*What the task requires*: Could you give the lines below as a Markdown table with the columns Row and Line, numbering each row and leaving out any blank lines?

Start of Data records

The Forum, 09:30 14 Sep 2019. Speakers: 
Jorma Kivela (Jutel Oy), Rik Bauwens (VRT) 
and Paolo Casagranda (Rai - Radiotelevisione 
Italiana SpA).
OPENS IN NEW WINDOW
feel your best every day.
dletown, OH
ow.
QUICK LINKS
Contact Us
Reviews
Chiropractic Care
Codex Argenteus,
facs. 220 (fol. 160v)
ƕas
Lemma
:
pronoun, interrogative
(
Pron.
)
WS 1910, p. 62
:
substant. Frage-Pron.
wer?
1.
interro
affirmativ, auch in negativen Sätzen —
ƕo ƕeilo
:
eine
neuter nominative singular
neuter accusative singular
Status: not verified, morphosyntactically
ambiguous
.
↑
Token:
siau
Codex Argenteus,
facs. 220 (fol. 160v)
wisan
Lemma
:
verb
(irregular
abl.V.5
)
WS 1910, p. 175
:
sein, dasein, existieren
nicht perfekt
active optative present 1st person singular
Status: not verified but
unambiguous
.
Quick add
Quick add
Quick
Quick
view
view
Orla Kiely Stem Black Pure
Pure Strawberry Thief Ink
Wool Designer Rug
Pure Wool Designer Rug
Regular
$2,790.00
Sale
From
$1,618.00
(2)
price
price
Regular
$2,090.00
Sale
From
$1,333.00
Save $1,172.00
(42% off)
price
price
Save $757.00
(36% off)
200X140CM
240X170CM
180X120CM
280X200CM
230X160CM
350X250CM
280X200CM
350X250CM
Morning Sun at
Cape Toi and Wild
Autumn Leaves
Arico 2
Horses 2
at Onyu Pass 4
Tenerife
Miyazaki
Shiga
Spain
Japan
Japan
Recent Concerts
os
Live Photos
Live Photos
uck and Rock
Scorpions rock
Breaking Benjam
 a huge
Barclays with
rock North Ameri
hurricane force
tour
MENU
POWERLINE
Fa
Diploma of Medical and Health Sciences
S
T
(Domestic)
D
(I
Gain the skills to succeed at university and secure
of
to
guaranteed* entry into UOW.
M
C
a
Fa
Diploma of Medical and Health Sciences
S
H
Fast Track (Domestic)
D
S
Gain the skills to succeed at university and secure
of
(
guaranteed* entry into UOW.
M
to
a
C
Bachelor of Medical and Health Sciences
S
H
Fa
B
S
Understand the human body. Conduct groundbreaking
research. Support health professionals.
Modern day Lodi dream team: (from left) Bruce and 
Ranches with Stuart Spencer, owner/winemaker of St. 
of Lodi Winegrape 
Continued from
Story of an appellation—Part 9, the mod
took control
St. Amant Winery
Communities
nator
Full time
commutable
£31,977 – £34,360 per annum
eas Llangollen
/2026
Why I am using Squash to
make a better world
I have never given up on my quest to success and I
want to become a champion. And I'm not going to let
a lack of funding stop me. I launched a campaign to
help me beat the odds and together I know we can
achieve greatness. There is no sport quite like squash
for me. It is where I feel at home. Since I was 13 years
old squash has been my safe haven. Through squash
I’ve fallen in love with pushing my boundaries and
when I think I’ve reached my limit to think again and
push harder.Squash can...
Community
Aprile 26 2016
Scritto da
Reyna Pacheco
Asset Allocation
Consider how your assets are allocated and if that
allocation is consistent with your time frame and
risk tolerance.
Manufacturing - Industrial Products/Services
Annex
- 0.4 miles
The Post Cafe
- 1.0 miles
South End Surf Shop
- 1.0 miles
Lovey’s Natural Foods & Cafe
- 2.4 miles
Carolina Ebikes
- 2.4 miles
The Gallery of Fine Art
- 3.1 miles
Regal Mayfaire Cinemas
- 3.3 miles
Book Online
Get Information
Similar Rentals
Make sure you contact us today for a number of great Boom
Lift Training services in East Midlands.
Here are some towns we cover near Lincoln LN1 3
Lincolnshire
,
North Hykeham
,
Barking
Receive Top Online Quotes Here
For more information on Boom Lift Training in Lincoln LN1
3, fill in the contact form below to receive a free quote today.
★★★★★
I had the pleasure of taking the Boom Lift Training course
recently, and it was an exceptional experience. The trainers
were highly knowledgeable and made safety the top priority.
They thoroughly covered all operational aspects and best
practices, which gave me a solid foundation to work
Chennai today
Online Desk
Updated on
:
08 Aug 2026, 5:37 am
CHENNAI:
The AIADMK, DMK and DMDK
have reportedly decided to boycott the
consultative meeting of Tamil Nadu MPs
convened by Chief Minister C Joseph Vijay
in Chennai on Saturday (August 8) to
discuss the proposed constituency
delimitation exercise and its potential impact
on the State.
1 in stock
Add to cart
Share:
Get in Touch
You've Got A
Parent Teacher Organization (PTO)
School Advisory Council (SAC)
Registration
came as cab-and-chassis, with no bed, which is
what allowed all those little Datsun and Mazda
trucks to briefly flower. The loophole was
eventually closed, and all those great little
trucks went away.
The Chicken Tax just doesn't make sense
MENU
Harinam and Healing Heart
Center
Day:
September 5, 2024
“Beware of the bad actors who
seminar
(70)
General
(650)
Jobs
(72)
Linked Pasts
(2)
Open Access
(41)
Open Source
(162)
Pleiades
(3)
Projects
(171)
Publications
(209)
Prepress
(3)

End of Data records

*Response to this task*:
| Row | Line |
|---|---|
| 1 | The Forum, 09:30 14 Sep 2019. Speakers:  |
| 2 | Jorma Kivela (Jutel Oy), Rik Bauwens (VRT)  |
| 3 | and Paolo Casagranda (Rai - Radiotelevisione  |
| 4 | Italiana SpA). |
| 5 | OPENS IN NEW WINDOW |
| 6 | feel your best every day. |
| 7 | dletown, OH |
| 8 | ow. |
| 9 | QUICK LINKS |
| 10 | Contact Us |
| 11 | Reviews |
| 12 | Chiropractic Care |
| 13 | Codex Argenteus, |
| 14 | facs. 220 (fol. 160v) |
| 15 | ƕas |
| 16 | Lemma |
| 17 | : |
| 18 | pronoun, interrogative |
| 19 | ( |
| 20 | Pron. |
| 21 | ) |
| 22 | WS 1910, p. 62 |
| 23 | : |
| 24 | substant. Frage-Pron. |
| 25 | wer? |
| 26 | 1. |
| 27 | interro |
| 28 | affirmativ, auch in negativen Sätzen — |
| 29 | ƕo ƕeilo |
| 30 | : |
| 31 | eine |
| 32 | neuter nominative singular |
| 33 | neuter accusative singular |
| 34 | Status: not verified, morphosyntactically |
| 35 | ambiguous |
| 36 | . |
| 37 | ↑ |
| 38 | Token: |
| 39 | siau |
| 40 | Codex Argenteus, |
| 41 | facs. 220 (fol. 160v) |
| 42 | wisan |
| 43 | Lemma |
| 44 | : |
| 45 | verb |
| 46 | (irregular |
| 47 | abl.V.5 |
| 48 | ) |
| 49 | WS 1910, p. 175 |
| 50 | : |
| 51 | sein, dasein, existieren |
| 52 | nicht perfekt |
| 53 | active optative present 1st person singular |
| 54 | Status: not verified but |
| 55 | unambiguous |
| 56 | . |
| 57 | Quick add |
| 58 | Quick add |
| 59 | Quick |
| 60 | Quick |
| 61 | view |
| 62 | view |
| 63 | Orla Kiely Stem Black Pure |
| 64 | Pure Strawberry Thief Ink |
| 65 | Wool Designer Rug |
| 66 | Pure Wool Designer Rug |
| 67 | Regular |
| 68 | $2,790.00 |
| 69 | Sale |
| 70 | From |
| 71 | $1,618.00 |
| 72 | (2) |
| 73 | price |
| 74 | price |
| 75 | Regular |
| 76 | $2,090.00 |
| 77 | Sale |
| 78 | From |
| 79 | $1,333.00 |
| 80 | Save $1,172.00 |
| 81 | (42% off) |
| 82 | price |
| 83 | price |
| 84 | Save $757.00 |
| 85 | (36% off) |
| 86 | 200X140CM |
| 87 | 240X170CM |
| 88 | 180X120CM |
| 89 | 280X200CM |
| 90 | 230X160CM |
| 91 | 350X250CM |
| 92 | 280X200CM |
| 93 | 350X250CM |
| 94 | Morning Sun at |
| 95 | Cape Toi and Wild |
| 96 | Autumn Leaves |
| 97 | Arico 2 |
| 98 | Horses 2 |
| 99 | at Onyu Pass 4 |
| 100 | Tenerife |
| 101 | Miyazaki |
| 102 | Shiga |
| 103 | Spain |
| 104 | Japan |
| 105 | Japan |
| 106 | Recent Concerts |
| 107 | os |
| 108 | Live Photos |
| 109 | Live Photos |
| 110 | uck and Rock |
| 111 | Scorpions rock |
| 112 | Breaking Benjam |
| 113 |  a huge |
| 114 | Barclays with |
| 115 | rock North Ameri |
| 116 | hurricane force |
| 117 | tour |
| 118 | MENU |
| 119 | POWERLINE |
| 120 | Fa |
| 121 | Diploma of Medical and Health Sciences |
| 122 | S |
| 123 | T |
| 124 | (Domestic) |
| 125 | D |
| 126 | (I |
| 127 | Gain the skills to succeed at university and secure |
| 128 | of |
| 129 | to |
| 130 | guaranteed* entry into UOW. |
| 131 | M |
| 132 | C |
| 133 | a |
| 134 | Fa |
| 135 | Diploma of Medical and Health Sciences |
| 136 | S |
| 137 | H |
| 138 | Fast Track (Domestic) |
| 139 | D |
| 140 | S |
| 141 | Gain the skills to succeed at university and secure |
| 142 | of |
| 143 | ( |
| 144 | guaranteed* entry into UOW. |
| 145 | M |
| 146 | to |
| 147 | a |
| 148 | C |
| 149 | Bachelor of Medical and Health Sciences |
| 150 | S |
| 151 | H |
| 152 | Fa |
| 153 | B |
| 154 | S |
| 155 | Understand the human body. Conduct groundbreaking |
| 156 | research. Support health professionals. |
| 157 | Modern day Lodi dream team: (from left) Bruce and  |
| 158 | Ranches with Stuart Spencer, owner/winemaker of St.  |
| 159 | of Lodi Winegrape  |
| 160 | Continued from |
| 161 | Story of an appellation—Part 9, the mod |
| 162 | took control |
| 163 | St. Amant Winery |
| 164 | Communities |
| 165 | nator |
| 166 | Full time |
| 167 | commutable |
| 168 | £31,977 – £34,360 per annum |
| 169 | eas Llangollen |
| 170 | /2026 |
| 171 | Why I am using Squash to |
| 172 | make a better world |
| 173 | I have never given up on my quest to success and I |
| 174 | want to become a champion. And I'm not going to let |
| 175 | a lack of funding stop me. I launched a campaign to |
| 176 | help me beat the odds and together I know we can |
| 177 | achieve greatness. There is no sport quite like squash |
| 178 | for me. It is where I feel at home. Since I was 13 years |
| 179 | old squash has been my safe haven. Through squash |
| 180 | I’ve fallen in love with pushing my boundaries and |
| 181 | when I think I’ve reached my limit to think again and |
| 182 | push harder.Squash can... |
| 183 | Community |
| 184 | Aprile 26 2016 |
| 185 | Scritto da |
| 186 | Reyna Pacheco |
| 187 | Asset Allocation |
| 188 | Consider how your assets are allocated and if that |
| 189 | allocation is consistent with your time frame and |
| 190 | risk tolerance. |
| 191 | Manufacturing - Industrial Products/Services |
| 192 | Annex |
| 193 | - 0.4 miles |
| 194 | The Post Cafe |
| 195 | - 1.0 miles |
| 196 | South End Surf Shop |
| 197 | - 1.0 miles |
| 198 | Lovey’s Natural Foods & Cafe |
| 199 | - 2.4 miles |
| 200 | Carolina Ebikes |
| 201 | - 2.4 miles |
| 202 | The Gallery of Fine Art |
| 203 | - 3.1 miles |
| 204 | Regal Mayfaire Cinemas |
| 205 | - 3.3 miles |
| 206 | Book Online |
| 207 | Get Information |
| 208 | Similar Rentals |
| 209 | Make sure you contact us today for a number of great Boom |
| 210 | Lift Training services in East Midlands. |
| 211 | Here are some towns we cover near Lincoln LN1 3 |
| 212 | Lincolnshire |
| 213 | , |
| 214 | North Hykeham |
| 215 | , |
| 216 | Barking |
| 217 | Receive Top Online Quotes Here |
| 218 | For more information on Boom Lift Training in Lincoln LN1 |
| 219 | 3, fill in the contact form below to receive a free quote today. |
| 220 | ★★★★★ |
| 221 | I had the pleasure of taking the Boom Lift Training course |
| 222 | recently, and it was an exceptional experience. The trainers |
| 223 | were highly knowledgeable and made safety the top priority. |
| 224 | They thoroughly covered all operational aspects and best |
| 225 | practices, which gave me a solid foundation to work |
| 226 | Chennai today |
| 227 | Online Desk |
| 228 | Updated on |
| 229 | : |
| 230 | 08 Aug 2026, 5:37 am |
| 231 | CHENNAI: |
| 232 | The AIADMK, DMK and DMDK |
| 233 | have reportedly decided to boycott the |
| 234 | consultative meeting of Tamil Nadu MPs |
| 235 | convened by Chief Minister C Joseph Vijay |
| 236 | in Chennai on Saturday (August 8) to |
| 237 | discuss the proposed constituency |
| 238 | delimitation exercise and its potential impact |
| 239 | on the State. |
| 240 | 1 in stock |
| 241 | Add to cart |
| 242 | Share: |
| 243 | Get in Touch |
| 244 | You've Got A |
| 245 | Parent Teacher Organization (PTO) |
| 246 | School Advisory Council (SAC) |
| 247 | Registration |
| 248 | came as cab-and-chassis, with no bed, which is |
| 249 | what allowed all those little Datsun and Mazda |
| 250 | trucks to briefly flower. The loophole was |
| 251 | eventually closed, and all those great little |
| 252 | trucks went away. |
| 253 | The Chicken Tax just doesn't make sense |
| 254 | MENU |
| 255 | Harinam and Healing Heart |
| 256 | Center |
| 257 | Day: |
| 258 | September 5, 2024 |
| 259 | “Beware of the bad actors who |
| 260 | seminar |
| 261 | (70) |
| 262 | General |
| 263 | (650) |
| 264 | Jobs |
| 265 | (72) |
| 266 | Linked Pasts |
| 267 | (2) |
| 268 | Open Access |
| 269 | (41) |
| 270 | Open Source |
| 271 | (162) |
| 272 | Pleiades |
| 273 | (3) |
| 274 | Projects |
| 275 | (171) |
| 276 | Publications |
| 277 | (209) |
| 278 | Prepress |
| 279 | (3) |